To establish a violation of this provision, the Plaintiffs were required to show that the (smart) contract involved:
(1) A prohibited transaction
(2) Contractual privity with Uniswap, and
(3) They are in a class of persons that the Exchange Act was designed to protect.
Turning to the first element of “prohibited transactions,” the Court stated that rescinding such a contract isn’t allowed when “the violation complained of is collateral or tangential to the contract between the parties.”
Applying common law principles, the Court added that a contract can only be voided or rescinded when performance under the contract is completely prevented without a party violating the Exchange Act.
Citing the 1968 case of Eastside Church of Christ v. Nat’l Plan, Inc., the Court stated that “only unlawful contracts may be rescinded, not unlawful transactions made pursuant to lawful contracts.”
In other words, there is no logic in holding the drafter or programmer of computer code that underlies a particular software platform liable for a third party’s misuse of that platform.
The Court compared this to a “manufacturing defect” and something that more closely resembles a group of users attempting to hold a platform like Venmo or Zelle liable for a drug deal that used those platforms to facilitate a fund transfer. It also used the example of an attempt to hold a developer of self-driving cars liable for a third party’s use of the car to commit a traffic violation or to rob a bank.

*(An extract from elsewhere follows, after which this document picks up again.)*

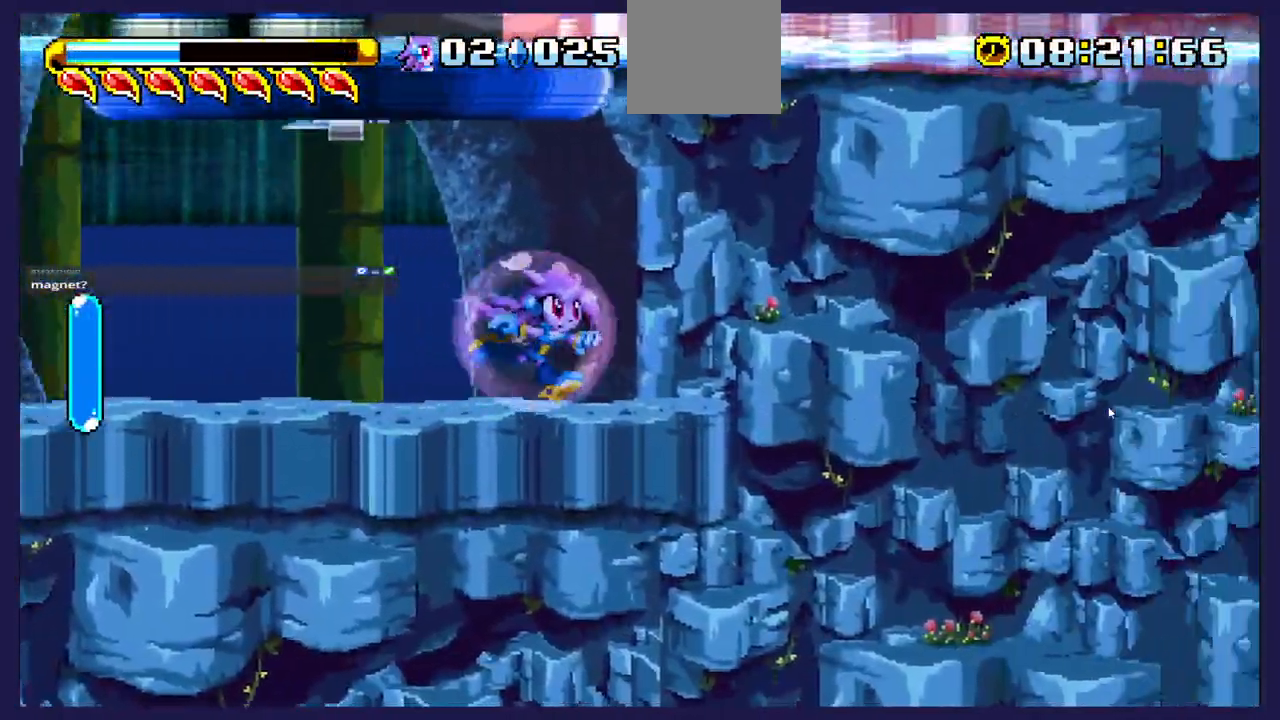
{"buttons": ["DPAD_UP", "DPAD_LEFT"], "left_stick": "center", "events": [[133, "DPAD_UP", "down"], [417, "DPAD_RIGHT", "up"], [467, "DPAD_LEFT", "down"]]}
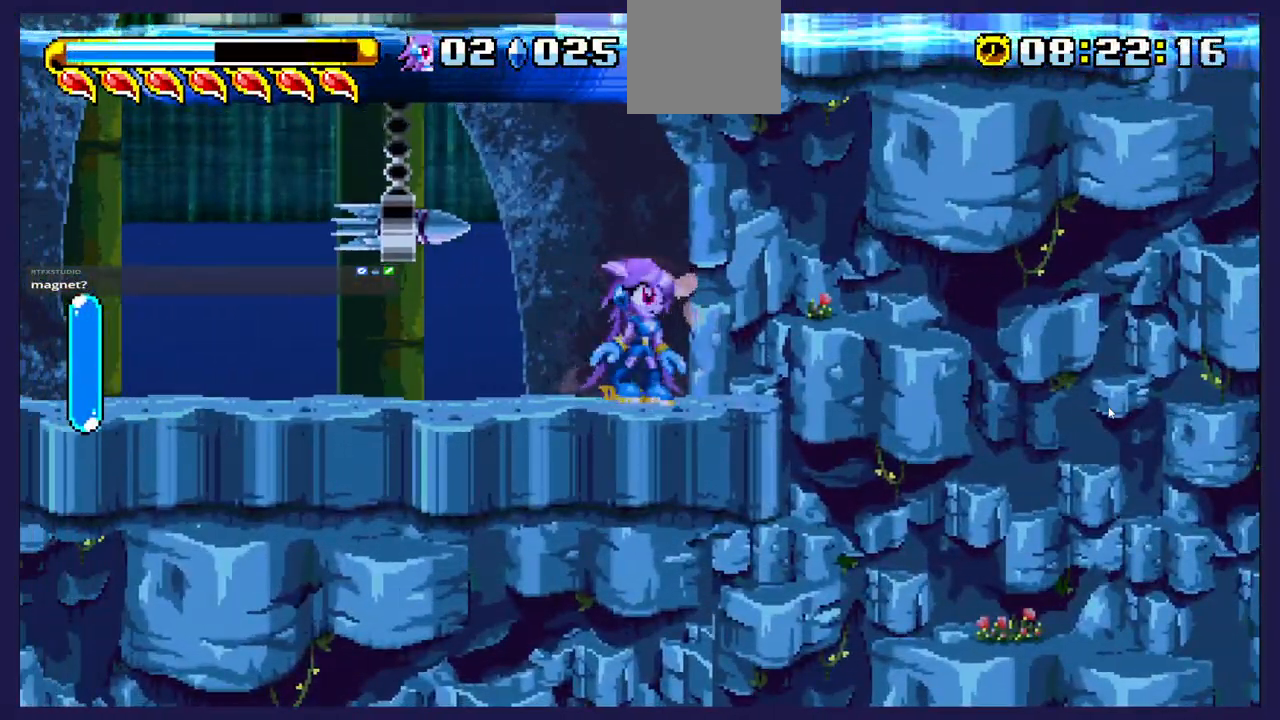
{"buttons": ["DPAD_DOWN"], "left_stick": "center", "events": [[100, "DPAD_LEFT", "up"], [167, "DPAD_UP", "up"], [217, "DPAD_DOWN", "down"], [250, "DPAD_LEFT", "down"], [433, "DPAD_LEFT", "up"]]}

“In those circumstances, one would not sue the car company for facilitating the wrongdoing; they would sue the individual who committed the wrong,” Judge Failla wrote.
“There, as here, collateral, third-party human intervention causes the harm, not the underlying platform,” her ruling continued.
The filing further drew parallels between the exchange of Bitcoin and Ether and the functioning of the smart contracts in question, recognizing the nature of smart contracts to be “self-executing, self-enforcing code” that contains the terms and conditions as agreed to between a buyer and seller.
“While no court has yet decided this issue in the context of a decentralized protocol’s smart contracts, the court finds the smart contracts here were themselves able to be carried out lawfully,” Judge Failla stated.
Bitcoin and ETH Labeled As Commodities
At the end of the day, Judge Failla refused to “stretch the federal securities laws to cover the conduct alleged” in the complaint, referring to Bitcoin (BTC) and Ether (ETH) as “commodities,” dismissing the plaintiff’s Motion to Dismiss.
While the U.S. Securities and Exchange Commission (SEC) is determined to extend this debate as far out as possible, its chair, Gary Gensler, continues to remain a sight for sore eyes when it comes to taking a clear position on how the agency applies its “subjective” criteria to determine whether or not a digital asset is classified as a “security.”
On the same day of Judge Failla’s ruling, leading crypto asset manager, Grayscale Bitcoin Trust (GBTC) finally had its long-awaited legal victory against the SEC in attempting to transform its over-the-counter GBTC application into a listed Bitcoin ETF.
The differentiation set forth in the August 29 ruling certainly introduces an additional layer of complexity to the SEC’s stance on digital assets, underscoring the evolving nature of cryptocurrency regulation. As the legal landscape continues to take shape, this decision could reverberate throughout the industry, prompting further discussions and potential recalibrations of regulatory perspectives.
But for now, Judge Failla’s ruling is a starting precedent for how smart contracts are analyzed and BTC and ETH’s treatment as commodities.
Gensler has consistently maintained that Bitcoin holds the sole distinction of being a crypto commodity. However, the recent court ruling presents a contrasting perspective.